The conception of prayer effecting by intercession the "reprieve" of a
sinner is distinctly Roman Catholic. Again, the context seems to prevent
us reading Helena as the mentioned "angel," since the Countess' steward
has just spoken of the impossibility of pursuing and overtaking Helena,
who seems to be intent on her own death (17). In the absence of a human
means of preventing her, the Countess turns to a supernatural means for
solution. Helena's mediation is no longer possible. Therefore the
Countess desperately imagines another source of mediation. The lines
seem clearly to refer to a woman greater than Helena, a woman of angelic
stature, general intercessory power, and unique favor in the eyes of
heaven--that is, Mary, the mediatrix of all graces (Hunter, Comedy of
Forgiveness 12930). Even if we take the Countess' phrase "what angel" as
referring to Helena, her words are not in keeping with the Elizabethan
"Homily concerning Prayer," which informs us that
...

# Task requirements:
1. According to the commentary on the Countess's prayer, what qualities does the woman greater than Helena possess? List each one.
2. Resume the commentary on the Countess's prayer from the point where it stops.

# Excerpt from a dataset:
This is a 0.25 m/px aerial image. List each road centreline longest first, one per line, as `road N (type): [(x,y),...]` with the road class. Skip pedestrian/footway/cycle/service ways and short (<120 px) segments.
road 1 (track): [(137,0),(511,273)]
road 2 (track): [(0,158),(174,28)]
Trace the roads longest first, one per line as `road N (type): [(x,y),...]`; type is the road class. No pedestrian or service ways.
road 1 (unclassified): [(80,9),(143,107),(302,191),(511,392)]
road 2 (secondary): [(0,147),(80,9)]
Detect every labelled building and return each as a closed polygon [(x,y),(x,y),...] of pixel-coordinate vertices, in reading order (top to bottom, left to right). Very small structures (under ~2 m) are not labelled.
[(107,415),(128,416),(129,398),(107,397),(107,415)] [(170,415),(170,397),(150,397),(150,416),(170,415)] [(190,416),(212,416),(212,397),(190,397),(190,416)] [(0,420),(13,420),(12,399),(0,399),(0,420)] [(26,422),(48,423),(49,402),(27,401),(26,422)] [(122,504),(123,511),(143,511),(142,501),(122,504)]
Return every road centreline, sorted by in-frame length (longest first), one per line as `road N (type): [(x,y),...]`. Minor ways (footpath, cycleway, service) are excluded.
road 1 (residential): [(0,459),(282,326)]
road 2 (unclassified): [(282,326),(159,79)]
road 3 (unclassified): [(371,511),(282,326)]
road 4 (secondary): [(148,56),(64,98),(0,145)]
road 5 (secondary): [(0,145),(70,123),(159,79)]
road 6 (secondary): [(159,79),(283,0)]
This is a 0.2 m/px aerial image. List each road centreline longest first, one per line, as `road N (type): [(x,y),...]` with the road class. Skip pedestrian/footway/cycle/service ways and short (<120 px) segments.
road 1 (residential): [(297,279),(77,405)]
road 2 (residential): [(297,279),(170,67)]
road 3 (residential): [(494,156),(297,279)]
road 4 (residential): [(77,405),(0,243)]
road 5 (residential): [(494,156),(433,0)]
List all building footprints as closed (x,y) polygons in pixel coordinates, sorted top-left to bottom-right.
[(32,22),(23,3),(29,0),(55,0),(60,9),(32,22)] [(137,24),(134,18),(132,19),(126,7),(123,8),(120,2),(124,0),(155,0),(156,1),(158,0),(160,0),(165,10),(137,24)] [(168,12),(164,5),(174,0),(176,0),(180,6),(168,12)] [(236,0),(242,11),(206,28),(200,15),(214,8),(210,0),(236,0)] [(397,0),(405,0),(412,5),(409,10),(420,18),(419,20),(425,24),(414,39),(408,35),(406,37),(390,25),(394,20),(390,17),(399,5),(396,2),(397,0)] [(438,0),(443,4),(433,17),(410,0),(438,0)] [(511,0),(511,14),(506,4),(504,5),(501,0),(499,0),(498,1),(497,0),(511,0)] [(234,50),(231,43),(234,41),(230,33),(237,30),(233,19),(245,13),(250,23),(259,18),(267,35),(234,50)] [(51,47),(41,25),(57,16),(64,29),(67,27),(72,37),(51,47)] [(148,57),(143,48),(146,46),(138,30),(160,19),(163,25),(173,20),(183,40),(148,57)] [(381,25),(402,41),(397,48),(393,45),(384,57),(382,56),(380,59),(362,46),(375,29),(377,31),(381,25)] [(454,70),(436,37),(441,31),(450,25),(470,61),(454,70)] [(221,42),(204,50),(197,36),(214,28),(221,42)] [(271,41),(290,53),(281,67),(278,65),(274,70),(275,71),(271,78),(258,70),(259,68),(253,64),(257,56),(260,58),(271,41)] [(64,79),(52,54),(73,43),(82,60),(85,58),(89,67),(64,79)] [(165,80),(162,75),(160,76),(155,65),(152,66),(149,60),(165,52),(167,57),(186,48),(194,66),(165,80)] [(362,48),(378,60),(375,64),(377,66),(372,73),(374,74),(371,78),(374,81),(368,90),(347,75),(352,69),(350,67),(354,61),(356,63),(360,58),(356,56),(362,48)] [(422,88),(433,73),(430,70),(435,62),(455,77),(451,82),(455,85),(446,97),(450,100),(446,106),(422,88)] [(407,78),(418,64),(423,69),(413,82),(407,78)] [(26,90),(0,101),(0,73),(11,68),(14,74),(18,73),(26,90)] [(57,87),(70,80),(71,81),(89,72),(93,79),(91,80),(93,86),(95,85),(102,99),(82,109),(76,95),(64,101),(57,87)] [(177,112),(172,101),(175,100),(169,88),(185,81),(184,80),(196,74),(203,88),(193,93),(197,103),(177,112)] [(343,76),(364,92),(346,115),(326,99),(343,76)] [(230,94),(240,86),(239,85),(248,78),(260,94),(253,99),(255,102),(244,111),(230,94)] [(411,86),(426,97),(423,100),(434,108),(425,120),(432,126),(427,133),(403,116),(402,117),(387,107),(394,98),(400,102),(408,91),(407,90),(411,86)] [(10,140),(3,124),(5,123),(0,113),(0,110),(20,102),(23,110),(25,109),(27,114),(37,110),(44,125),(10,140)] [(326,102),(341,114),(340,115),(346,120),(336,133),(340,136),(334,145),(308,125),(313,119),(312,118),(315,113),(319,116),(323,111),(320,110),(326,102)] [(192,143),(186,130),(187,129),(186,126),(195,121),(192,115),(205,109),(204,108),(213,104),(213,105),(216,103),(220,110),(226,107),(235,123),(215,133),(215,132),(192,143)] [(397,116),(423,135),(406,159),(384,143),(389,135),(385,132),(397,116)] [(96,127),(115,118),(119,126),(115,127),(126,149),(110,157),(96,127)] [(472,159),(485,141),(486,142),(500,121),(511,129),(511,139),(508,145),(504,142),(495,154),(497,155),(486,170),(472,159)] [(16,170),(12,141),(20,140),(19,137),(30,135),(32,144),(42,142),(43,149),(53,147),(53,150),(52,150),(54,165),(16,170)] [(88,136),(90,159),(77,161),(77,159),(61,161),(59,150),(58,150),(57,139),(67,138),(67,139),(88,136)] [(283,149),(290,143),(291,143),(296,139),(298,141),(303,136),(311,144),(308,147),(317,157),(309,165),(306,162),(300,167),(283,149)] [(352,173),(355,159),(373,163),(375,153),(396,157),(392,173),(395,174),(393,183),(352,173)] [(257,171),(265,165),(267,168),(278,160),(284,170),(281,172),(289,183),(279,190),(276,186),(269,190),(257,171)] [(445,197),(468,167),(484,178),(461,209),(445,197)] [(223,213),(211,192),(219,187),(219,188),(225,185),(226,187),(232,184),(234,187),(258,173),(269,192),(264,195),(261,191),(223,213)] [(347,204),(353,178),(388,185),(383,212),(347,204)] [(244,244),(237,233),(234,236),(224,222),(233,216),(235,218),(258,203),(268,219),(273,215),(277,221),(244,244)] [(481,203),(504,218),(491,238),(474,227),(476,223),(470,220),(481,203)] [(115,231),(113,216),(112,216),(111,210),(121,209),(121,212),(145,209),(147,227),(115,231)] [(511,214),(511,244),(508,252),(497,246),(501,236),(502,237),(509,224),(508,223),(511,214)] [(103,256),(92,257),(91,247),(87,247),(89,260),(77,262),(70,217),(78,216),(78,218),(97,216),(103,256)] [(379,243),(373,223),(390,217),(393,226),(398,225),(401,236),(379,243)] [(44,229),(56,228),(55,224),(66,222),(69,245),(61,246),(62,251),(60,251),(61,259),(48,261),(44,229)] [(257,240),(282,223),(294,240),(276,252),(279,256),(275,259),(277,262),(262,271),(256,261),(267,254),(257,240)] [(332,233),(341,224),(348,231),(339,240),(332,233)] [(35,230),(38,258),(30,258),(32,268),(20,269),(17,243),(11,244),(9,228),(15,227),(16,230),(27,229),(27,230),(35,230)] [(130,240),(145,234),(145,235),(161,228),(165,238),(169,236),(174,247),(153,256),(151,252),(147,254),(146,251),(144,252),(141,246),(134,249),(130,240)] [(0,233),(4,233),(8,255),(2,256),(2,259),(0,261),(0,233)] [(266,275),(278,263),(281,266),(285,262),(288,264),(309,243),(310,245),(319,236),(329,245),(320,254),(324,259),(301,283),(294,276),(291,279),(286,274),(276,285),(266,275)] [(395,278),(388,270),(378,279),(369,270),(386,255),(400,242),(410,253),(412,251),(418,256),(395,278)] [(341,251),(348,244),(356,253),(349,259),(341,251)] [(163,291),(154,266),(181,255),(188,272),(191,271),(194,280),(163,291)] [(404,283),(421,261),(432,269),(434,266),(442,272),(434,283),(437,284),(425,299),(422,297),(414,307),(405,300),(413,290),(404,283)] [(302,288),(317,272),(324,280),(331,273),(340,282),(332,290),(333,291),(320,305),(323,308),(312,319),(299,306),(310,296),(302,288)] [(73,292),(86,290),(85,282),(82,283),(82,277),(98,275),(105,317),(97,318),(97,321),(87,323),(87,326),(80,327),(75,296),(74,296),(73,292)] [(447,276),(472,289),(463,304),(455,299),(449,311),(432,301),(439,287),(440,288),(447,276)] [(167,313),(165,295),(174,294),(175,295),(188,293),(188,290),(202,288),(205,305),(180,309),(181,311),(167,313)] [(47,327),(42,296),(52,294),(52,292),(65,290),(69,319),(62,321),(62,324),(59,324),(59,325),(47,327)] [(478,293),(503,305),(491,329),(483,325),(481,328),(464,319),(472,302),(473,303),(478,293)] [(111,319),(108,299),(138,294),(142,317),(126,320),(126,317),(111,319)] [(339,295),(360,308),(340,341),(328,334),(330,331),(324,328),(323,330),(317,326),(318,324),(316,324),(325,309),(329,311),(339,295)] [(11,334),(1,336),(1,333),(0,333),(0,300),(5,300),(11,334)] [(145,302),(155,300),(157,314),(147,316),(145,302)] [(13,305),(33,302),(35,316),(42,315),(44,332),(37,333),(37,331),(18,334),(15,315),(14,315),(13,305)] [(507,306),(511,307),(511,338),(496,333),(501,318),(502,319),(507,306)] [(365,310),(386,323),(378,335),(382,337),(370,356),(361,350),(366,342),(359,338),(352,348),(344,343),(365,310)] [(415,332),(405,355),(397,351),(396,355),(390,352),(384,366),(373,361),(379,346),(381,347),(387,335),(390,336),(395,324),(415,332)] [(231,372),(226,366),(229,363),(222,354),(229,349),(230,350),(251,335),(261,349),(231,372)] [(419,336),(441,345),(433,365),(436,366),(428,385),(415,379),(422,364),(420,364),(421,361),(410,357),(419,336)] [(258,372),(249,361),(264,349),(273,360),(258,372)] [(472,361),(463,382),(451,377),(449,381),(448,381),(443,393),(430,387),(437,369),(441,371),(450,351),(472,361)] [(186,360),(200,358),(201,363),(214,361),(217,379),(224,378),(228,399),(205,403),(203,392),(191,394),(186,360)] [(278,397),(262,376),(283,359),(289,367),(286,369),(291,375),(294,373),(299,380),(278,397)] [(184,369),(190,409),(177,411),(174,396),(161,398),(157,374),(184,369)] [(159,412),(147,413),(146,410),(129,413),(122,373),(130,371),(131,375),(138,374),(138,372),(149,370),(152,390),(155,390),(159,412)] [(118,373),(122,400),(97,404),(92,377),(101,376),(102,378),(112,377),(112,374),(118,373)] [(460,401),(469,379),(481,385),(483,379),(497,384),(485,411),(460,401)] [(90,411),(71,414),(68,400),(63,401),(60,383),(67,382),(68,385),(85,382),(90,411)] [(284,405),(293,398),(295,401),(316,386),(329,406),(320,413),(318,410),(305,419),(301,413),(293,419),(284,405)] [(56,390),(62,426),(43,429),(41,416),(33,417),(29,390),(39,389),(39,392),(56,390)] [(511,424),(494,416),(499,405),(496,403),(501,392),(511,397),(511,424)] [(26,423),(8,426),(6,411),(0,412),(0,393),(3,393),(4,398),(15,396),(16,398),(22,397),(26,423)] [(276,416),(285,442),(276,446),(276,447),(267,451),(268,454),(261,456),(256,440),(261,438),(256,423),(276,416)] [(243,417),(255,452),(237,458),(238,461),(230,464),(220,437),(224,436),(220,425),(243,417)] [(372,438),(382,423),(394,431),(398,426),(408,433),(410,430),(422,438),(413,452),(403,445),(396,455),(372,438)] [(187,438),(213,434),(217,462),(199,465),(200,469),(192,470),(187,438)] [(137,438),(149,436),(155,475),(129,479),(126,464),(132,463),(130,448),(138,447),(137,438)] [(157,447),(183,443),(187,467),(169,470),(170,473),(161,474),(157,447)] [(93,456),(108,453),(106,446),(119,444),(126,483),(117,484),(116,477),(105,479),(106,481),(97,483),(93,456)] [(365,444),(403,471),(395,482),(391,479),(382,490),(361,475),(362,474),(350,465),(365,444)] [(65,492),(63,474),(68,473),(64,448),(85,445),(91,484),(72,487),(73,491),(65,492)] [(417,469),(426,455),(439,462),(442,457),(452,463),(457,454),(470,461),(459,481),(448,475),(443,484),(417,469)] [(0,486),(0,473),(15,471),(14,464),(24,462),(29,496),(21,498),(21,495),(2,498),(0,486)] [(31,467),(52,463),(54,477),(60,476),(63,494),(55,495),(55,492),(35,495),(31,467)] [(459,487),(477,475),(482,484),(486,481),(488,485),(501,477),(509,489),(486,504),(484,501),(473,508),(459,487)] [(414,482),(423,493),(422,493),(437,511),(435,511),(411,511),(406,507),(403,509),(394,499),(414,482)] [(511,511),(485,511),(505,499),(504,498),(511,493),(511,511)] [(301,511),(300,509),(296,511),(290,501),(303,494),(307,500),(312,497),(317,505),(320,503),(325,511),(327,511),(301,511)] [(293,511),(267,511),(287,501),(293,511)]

# Responses by task:
1.
- Angelic stature
- General intercessory power
- Unique favor in the eyes of heaven

2.
we must call neither vpon Angel, nor yet vpon Saint, but onely and
solely vpon GOD .... For to say that we should beleeue either in Angel
or Saint or in any other liuing creature, were mere horrible blasphemie
against GOD and his holy Word .... (Certaine Sermons 1:114)
The
tradition of Mary as mediatrix, again a notion repulsive to Reformed
theologians, was well known in Shakespeare's time. At about the same
time (1608) that All's Well was written, John Donne, for example, was
writing in very similar terms about Mary as mediatrix:
As her deeds were
Our helpes, so are her prayers; nor can she sue
In vaine, who hath such titles unto you.
("A Litanie" 11.43-45; see Dubinski 18-24; Klawitter 131-33)
Donne
was aware, as his letter to Henry Goodyere indicates, that in these
lines he was striking a "via media" between Rome and Geneva, conceding
to the former praise of the saints and to the latter a "rectified
devotion" by avoiding invocation with the "of a pro nobis" refrain
(Lewalski 260-61). But Shakespeare's lines contain a more forceful
conception of intercession than Donne's: Mary's prayer is envisioned not
merely as a suing for grace, but as actually effecting a "reprieve" for
Bertram.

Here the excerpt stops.